I offered to assist, and grabbed a few tools of somewhat lesser dimension than his tractor spanner from my toolkit. As much through good luck as the application of a bit of common sense and logic, within a few minutes we had the miscreant device performing more or less as designed.

The gentleman seemed to be eternally grateful and kindly offered us dinner at his roadhouse explaining with some obvious pride that was his first night in charge of the brand new business. Prior to that day, it seemed he'd been suffering badly on the land, through prolonged drought and depressed stock prices and he'd decided to give away cattle and try his hand at "business in town". We looked around, and seeing no sign of "town" presumed that this was it.

At his urging we sat at a small table in the corner of the workshop that had been laid with a new seersucker tablecloth, and he asked us what we'd like for dinner. There was no sign of a menu, and we were a little unsure of our choices, so naturally we enquired at to what they may be.

"Well", he began, almost puffing up to double his size in pride,"because it's our first night, Mum's got the whole menu on."

We were still none the wiser, and after our further enquiry he elaborated:

"Steak, or Rissoles"

We ordered steak, and in due course a table-sized slab arrived on a monster plate, dripping in fresh fat and cooked as only a cattleman's Mum could cook it. Eating the lot was no mean feat, but it gave plenty of time for conversation and in the course of dinner the mystery of the naming of the town was solved.

Banana it seemed was the name of a particularly large and meaningful bullock which led a haulage team in the days before road transport had been invented. After a long and arduous life of giving his all, poor old Banana succumbed to the effort of hauling a load out of a gully nearby, and it subsequently became known as Banana's Gully.

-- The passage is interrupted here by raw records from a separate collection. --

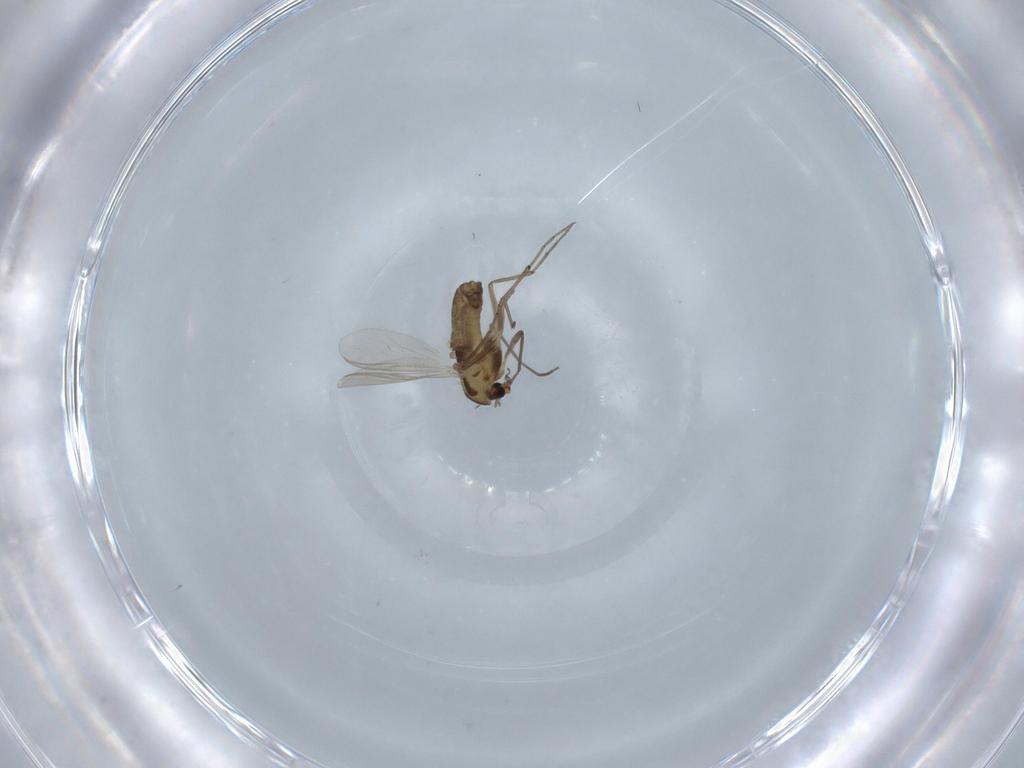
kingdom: Animalia
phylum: Arthropoda
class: Insecta
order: Diptera
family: Chironomidae
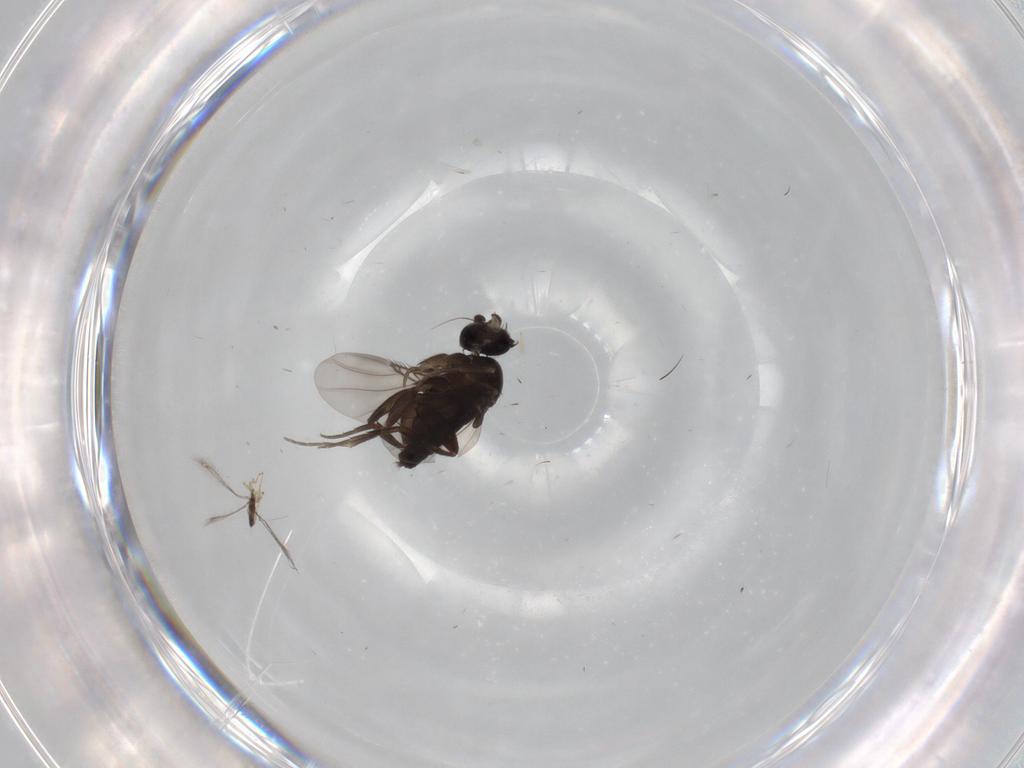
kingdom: Animalia
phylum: Arthropoda
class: Insecta
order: Diptera
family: Phoridae
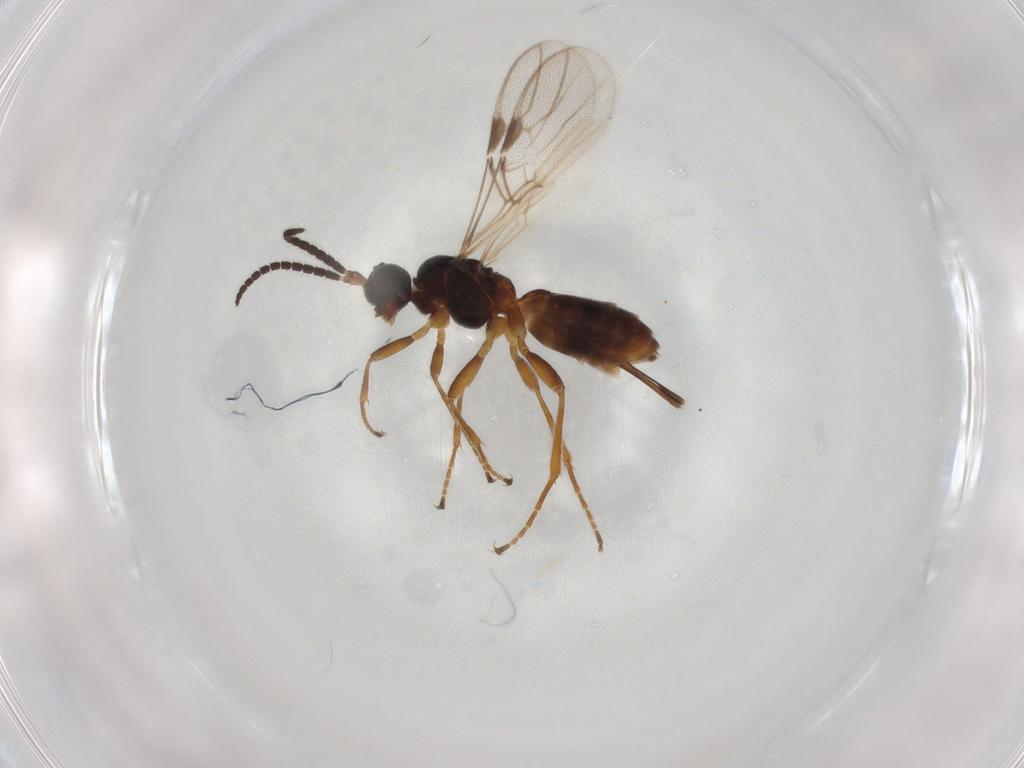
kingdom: Animalia
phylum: Arthropoda
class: Insecta
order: Hymenoptera
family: Braconidae
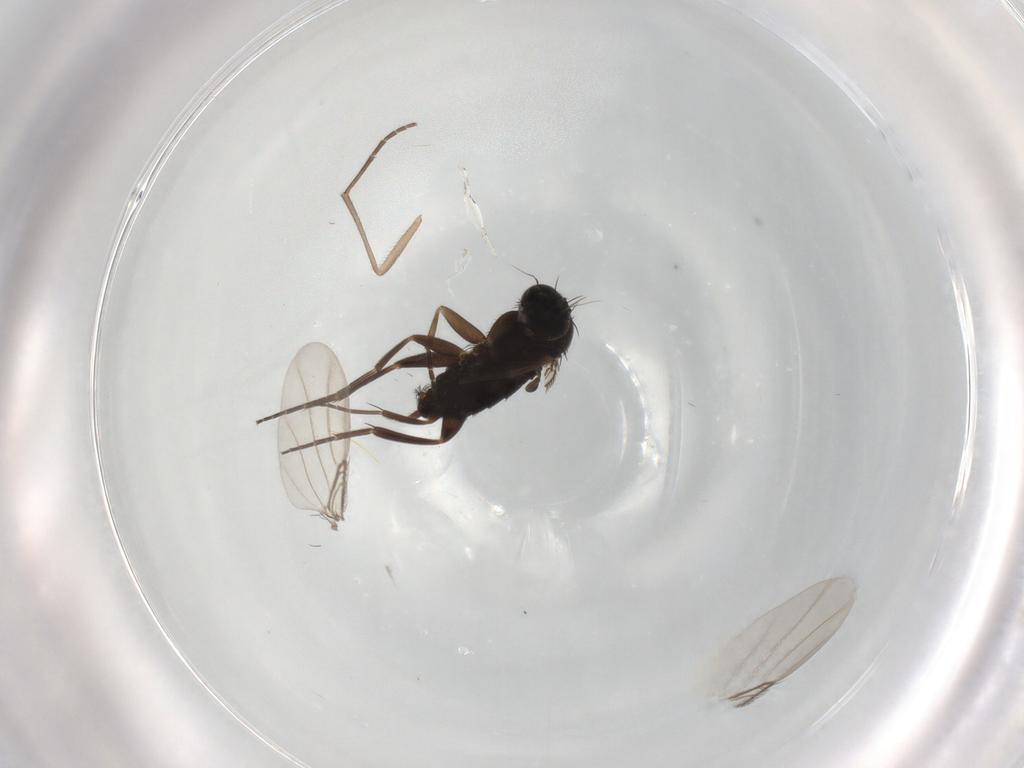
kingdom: Animalia
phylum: Arthropoda
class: Insecta
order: Diptera
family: Phoridae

In the almost forty years since my visit, Banana has become the centre of its own self named mini mega Shire, in the middle of a booming resource-fueled regional economy, I suspect the shed is now larger, and the spanners in the workshop are larger still to cope with the size of machinery that is now scattered through the area, and maybe those steaks will have been replaced by burgers from an international franchise, and the bell will have long been gone.

No matter how large may have become, I must confess that to this day I can't look at a piece of that bent yellow fruit without having a passing thought for Banana's Gully" and wondering what happened to the bloke who gave us the choice of the full menu.